Obviously one could consider that sending patients to see a dietician is expensive. One other factor that I thought of and is briefly discussed is the cost of the healthier diet (versus their old diet for the patient):
Whilst there are many data to suggest that eating a more healthful diet is more expensive than a less healthful diet , our detailed modelling of the costs of 20 of the SMILES participants’ baseline diets compared to the costs of the diet we advocated showed that our strategy can be affordable . Indeed, we estimated that participants spent an average of AU$138 per week on food and beverages for personal consumption at baseline, whilst the costs per person per week for the diet we recommended was AU$112 per week, with both estimations based on mid-range product costs.
I think "affordable" depends on the situation of the patient in question.
Someone who is barely able to make ends meet might not be able to afford the extra 23% cost.
It would be interesting to know if this particular factor resulted in some people being unable to adhere to the diet as much as they would have liked.
These results are certainly interesting. They fit with what we would expect BUT we also need to be cautious.
When results fit with our prior expectations, it increases the temptation to give them more weight.
We need to consider these results in the context of the study. The sample size is small and there are other factors which may skew the results.
I know I say this very often, but we need more research to see if these results can be replicated - ideally in larger sample sizes but failing that in multiple small studies.
Obviously there is no harm in improving people's diets but the particular intervention here via a dietician is likely to be quite expensive and time consuming.

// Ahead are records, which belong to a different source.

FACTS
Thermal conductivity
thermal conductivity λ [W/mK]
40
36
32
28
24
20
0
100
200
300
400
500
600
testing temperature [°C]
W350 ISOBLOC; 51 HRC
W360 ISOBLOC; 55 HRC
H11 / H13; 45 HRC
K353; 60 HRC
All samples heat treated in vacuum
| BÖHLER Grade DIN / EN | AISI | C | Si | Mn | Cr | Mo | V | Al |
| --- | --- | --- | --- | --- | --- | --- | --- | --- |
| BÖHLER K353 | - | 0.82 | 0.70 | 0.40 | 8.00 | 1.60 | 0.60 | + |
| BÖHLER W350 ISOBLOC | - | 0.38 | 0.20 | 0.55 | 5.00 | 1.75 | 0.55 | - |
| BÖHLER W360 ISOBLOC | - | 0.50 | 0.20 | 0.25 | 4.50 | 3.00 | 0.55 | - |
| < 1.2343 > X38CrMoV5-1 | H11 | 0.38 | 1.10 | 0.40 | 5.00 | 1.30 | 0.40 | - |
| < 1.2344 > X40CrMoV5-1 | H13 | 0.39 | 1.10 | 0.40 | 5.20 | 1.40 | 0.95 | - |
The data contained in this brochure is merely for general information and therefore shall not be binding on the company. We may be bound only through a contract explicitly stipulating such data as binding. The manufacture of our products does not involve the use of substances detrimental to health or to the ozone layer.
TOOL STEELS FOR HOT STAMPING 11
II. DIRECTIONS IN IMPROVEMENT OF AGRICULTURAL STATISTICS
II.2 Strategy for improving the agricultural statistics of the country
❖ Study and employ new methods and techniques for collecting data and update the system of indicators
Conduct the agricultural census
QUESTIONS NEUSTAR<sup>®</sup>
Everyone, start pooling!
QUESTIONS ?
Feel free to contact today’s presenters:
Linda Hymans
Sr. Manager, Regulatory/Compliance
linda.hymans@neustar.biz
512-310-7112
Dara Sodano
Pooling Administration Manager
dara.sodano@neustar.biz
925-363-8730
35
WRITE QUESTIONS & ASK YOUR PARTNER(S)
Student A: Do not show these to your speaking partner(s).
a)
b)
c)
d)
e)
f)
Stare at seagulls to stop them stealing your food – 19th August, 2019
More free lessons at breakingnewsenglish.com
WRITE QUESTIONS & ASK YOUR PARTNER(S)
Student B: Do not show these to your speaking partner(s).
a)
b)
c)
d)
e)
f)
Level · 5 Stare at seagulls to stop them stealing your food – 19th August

Money and resources for medical care tend to be limited in the real world.
Public health interventions often come down to choosing between a multitude of different treatments based on the relative cost:benefit ratio.
We will need more research before we can make an informed decision in this case.
Jacka, Felice N., Adrienne O’Neil, Rachelle Opie, Catherine Itsiopoulos, Sue Cotton, Mohammedreza Mohebbi, David Castle, et al. 2017. “A Randomised Controlled Trial of Dietary Improvement for Adults with Major Depression (the ‘SMILES’ Trial).” BMC Medicine 15 (1): 23.
Altman, Douglas G. 2005. “What Is a Single Blind Trial?” British Medical Journal, no. 331 (July): 1.